KAMAE : État mental de vigilance qui permet la présence et la connexion. Point de départ. Placement, position que l’on prend avant l’engagement de l’attaque

On arrive à un paradoxe. Un des objectifs des arts martiaux est la maitrise de la violence du partenaire et de mon propre stress. Mais statistiquement une grande partie de la population ne souhaite pas retrouver en situation de stress dans une activité sportive.

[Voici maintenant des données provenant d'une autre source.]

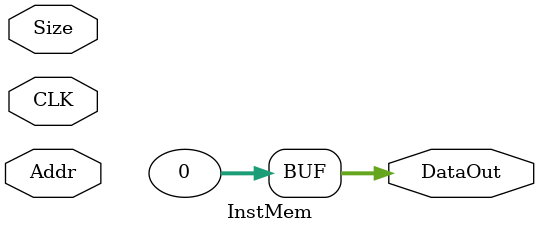
<source format=v>


// Verification Directory fv/InstMem 

module InstMem(Addr, Size, DataOut, CLK);
  input [31:0] Addr;
  input [1:0] Size;
  input CLK;
  output [31:0] DataOut;
  wire [31:0] Addr;
  wire [1:0] Size;
  wire CLK;
  wire [31:0] DataOut;
  assign DataOut[0] = 1'b0;
  assign DataOut[1] = 1'b0;
  assign DataOut[2] = 1'b0;
  assign DataOut[3] = 1'b0;
  assign DataOut[4] = 1'b0;
  assign DataOut[5] = 1'b0;
  assign DataOut[6] = 1'b0;
  assign DataOut[7] = 1'b0;
  assign DataOut[8] = 1'b0;
  assign DataOut[9] = 1'b0;
  assign DataOut[10] = 1'b0;
  assign DataOut[11] = 1'b0;
  assign DataOut[12] = 1'b0;
  assign DataOut[13] = 1'b0;
  assign DataOut[14] = 1'b0;
  assign DataOut[15] = 1'b0;
  assign DataOut[16] = 1'b0;
  assign DataOut[17] = 1'b0;
  assign DataOut[18] = 1'b0;
  assign DataOut[19] = 1'b0;
  assign DataOut[20] = 1'b0;
  assign DataOut[21] = 1'b0;
  assign DataOut[22] = 1'b0;
  assign DataOut[23] = 1'b0;
  assign DataOut[24] = 1'b0;
  assign DataOut[25] = 1'b0;
  assign DataOut[26] = 1'b0;
  assign DataOut[27] = 1'b0;
  assign DataOut[28] = 1'b0;
  assign DataOut[29] = 1'b0;
  assign DataOut[30] = 1'b0;
  assign DataOut[31] = 1'b0;
endmodule


</source>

Depuis quelques dizaines d’années, il y a consensus entre les chercheurs pour constater une mutation profonde dans la demande sociale de pratique sportive. Cette demande se structure de plus en plus autour de la santé, du loisir, de la convivialité, de la nature, et de moins en moins autour de la compétition. L’offre des pratiques sportives a longtemps été pensée par les fédérations pour la compétition. Mais l’obligation de résultat, de performance, les risques de dévalorisation en cas d’échecs génèrent du stress. Aujourd’hui, 71 % des amateurs pratiquent hors structure. Concrètement, alors que beaucoup d’objectifs sont communs, une très importante partie des pratiquants vont vers le Yoga, le Gi gong et autres plutôt que le Judo, le Karaté, le Taï chi, l’Aïkido, etc. (aucune hiérarchisation dans mon esprit). Comparons les chiffres du Yoga et de l’Aïkido. Pour l’Aïkido, ils sont disponibles sur le site du ministère. Le nombre de licences des deux fédérations d’Aïkido agréées était en 2018 de 50 000 (49 998 exactement). Si on rajoute les pratiquants hors fédérations agréées, comptons large, cela fait environ 60 000 aïkidokas en France. Ces chiffres sont plutôt en baisse. On dit souvent, sans avoir de chiffres vraiment officiels, que la France est le pays où il y a le plus d’aïkidokas après le Japon. Il y aurait donc moins de 60 000 pratiquants aux États-Unis. Les dernières études comptabilisent 36 millions de pratiquants de Yoga aux États-Unis et environ 2,6 millions en France (dont 80 % de femmes). L’évolution est clairement à la hausse sur plusieurs années. La différence entre les chiffres est plus que saisissante. 83 % des pratiquants de Yoga donnent comme première raison du choix de l’activité : « pour évacuer le stress ». La majorité des personnes ne souhaitent pas retrouver dans une pratique sportive de la tension, de la vigilance, du zanshin ou du kamae. La pratique des arts martiaux n’est pas dans l’air du temps. Mais dans le yoga il y a peu d’interactions avec d’autres pratiquants même s’il existe des variantes à deux ou plusieurs. Il est très courant d’entendre : « quand je fais du yoga, je suis dans ma bulle ». Une espèce de retrait du monde pour quelques instants sans interaction physique avec l’extérieur.

Aïki Mindfulness

Ce refus d’une grande partie de la population d’aller vers une discipline martiale est une des raisons (parmi d’autres) qui m’a amené à créer l’Aïki Mindfulness. Discipline de relation mais sans affrontement et accessoirement sans chutes. Elle ne s’adresse pas au même public. La situation d’étude n’est plus un conflit. Ce n’est donc pas un art martial. Une partie de la pratique se déroule à deux pour éviter cette tendance « bulle » et développer une relation Aïki. Conséquence : le travail est lent car ce n’est pas Uke qui détermine la vitesse par son attaque. Cela permet de faire des mouvements avec plus d’amplitude et de mettre l’accent sur la dimension mindfulness : porter une grande attention au ressenti physique et mental. L’objectif de l’Aïki Mindfulness n’est pas de gérer une violence externe mais plutôt de gérer d’abord l’interne pour aller vers l’externe : « faire connexion » pour un rééquilibrage postural, émotionnel et relationnel.